Your new ATA Notebook will be saved in the directory where you started your JupyterLab server. In this case, the notebook is held in the ata user’s home directory.
6. Navigate to the JupyterLab dashboard, and you’ll see the new notebook listed, as shown below.
Click on the ATA notebook to open it and start writing code.
7. Next, copy and paste the following code into your notebook, and press the Shift+Enter keys to execute the code.
This block code calculates the value of two squared (2²) and prints the result to the output cell.
x = 2 # Sets x value to 2 y = x**2 # Sets y value to the result of two squared (2²) print(y) # Prints the value of y
The output (4) will be displayed in the next cell, as shown below, which indicates your JupyterLab server is working correctly.
You can edit and re-execute the code cells to test out different values for x, then press CTRL+S to save the changes.
8. Lastly, return to the terminal window where your server is still running.
When you’re finished working with your JupyterLab server, press CTRL+C keys and enter Y to shut down the server.

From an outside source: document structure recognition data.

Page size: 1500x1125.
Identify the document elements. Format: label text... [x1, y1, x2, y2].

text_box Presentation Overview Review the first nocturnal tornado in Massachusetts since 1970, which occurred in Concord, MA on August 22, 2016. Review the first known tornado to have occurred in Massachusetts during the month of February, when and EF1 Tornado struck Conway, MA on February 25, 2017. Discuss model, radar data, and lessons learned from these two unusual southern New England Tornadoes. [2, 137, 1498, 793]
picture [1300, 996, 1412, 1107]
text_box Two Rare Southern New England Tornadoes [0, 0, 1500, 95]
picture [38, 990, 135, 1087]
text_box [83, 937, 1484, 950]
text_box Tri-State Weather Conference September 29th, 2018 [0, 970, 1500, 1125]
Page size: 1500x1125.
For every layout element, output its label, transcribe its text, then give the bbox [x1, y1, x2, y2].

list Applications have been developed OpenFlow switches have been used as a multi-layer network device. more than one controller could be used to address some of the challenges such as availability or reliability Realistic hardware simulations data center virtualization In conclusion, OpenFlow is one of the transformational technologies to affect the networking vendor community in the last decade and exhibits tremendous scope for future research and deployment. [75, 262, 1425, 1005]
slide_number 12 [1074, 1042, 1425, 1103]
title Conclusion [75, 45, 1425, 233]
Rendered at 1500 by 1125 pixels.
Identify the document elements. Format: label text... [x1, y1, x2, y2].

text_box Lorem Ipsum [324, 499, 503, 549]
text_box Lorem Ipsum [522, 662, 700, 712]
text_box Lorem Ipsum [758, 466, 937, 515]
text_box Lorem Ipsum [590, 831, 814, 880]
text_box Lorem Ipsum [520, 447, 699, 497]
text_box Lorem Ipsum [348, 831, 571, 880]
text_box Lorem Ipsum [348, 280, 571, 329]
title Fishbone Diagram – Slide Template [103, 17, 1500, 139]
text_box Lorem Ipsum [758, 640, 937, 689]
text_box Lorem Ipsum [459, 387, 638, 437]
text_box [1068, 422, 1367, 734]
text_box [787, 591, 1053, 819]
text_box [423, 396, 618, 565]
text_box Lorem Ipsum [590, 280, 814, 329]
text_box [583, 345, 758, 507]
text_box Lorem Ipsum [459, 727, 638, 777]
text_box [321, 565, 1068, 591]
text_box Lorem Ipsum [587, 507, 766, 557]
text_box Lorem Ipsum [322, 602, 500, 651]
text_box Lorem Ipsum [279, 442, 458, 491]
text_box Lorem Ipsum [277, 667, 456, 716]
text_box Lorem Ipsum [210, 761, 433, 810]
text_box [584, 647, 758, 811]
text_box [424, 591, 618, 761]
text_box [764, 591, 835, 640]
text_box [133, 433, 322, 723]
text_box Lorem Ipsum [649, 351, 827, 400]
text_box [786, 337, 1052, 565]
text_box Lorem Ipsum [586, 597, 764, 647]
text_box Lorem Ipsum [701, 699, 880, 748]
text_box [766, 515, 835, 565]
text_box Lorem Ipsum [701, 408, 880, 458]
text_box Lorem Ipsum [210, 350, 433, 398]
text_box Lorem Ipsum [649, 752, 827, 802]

In this tutorial, you’ve learned how to configure and install Jupyter Notebook on Ubuntu server. You’ve created a new Jupyter notebook document and wrote a sample code to test your JupyterLab is working.
At this point, you already have a fully functional JupyterLab server. But with this newfound knowledge, you can now develop data-driven applications and collaborate with other users on notebooks. Why not learn to analyze data, create charts and graphs, and much more?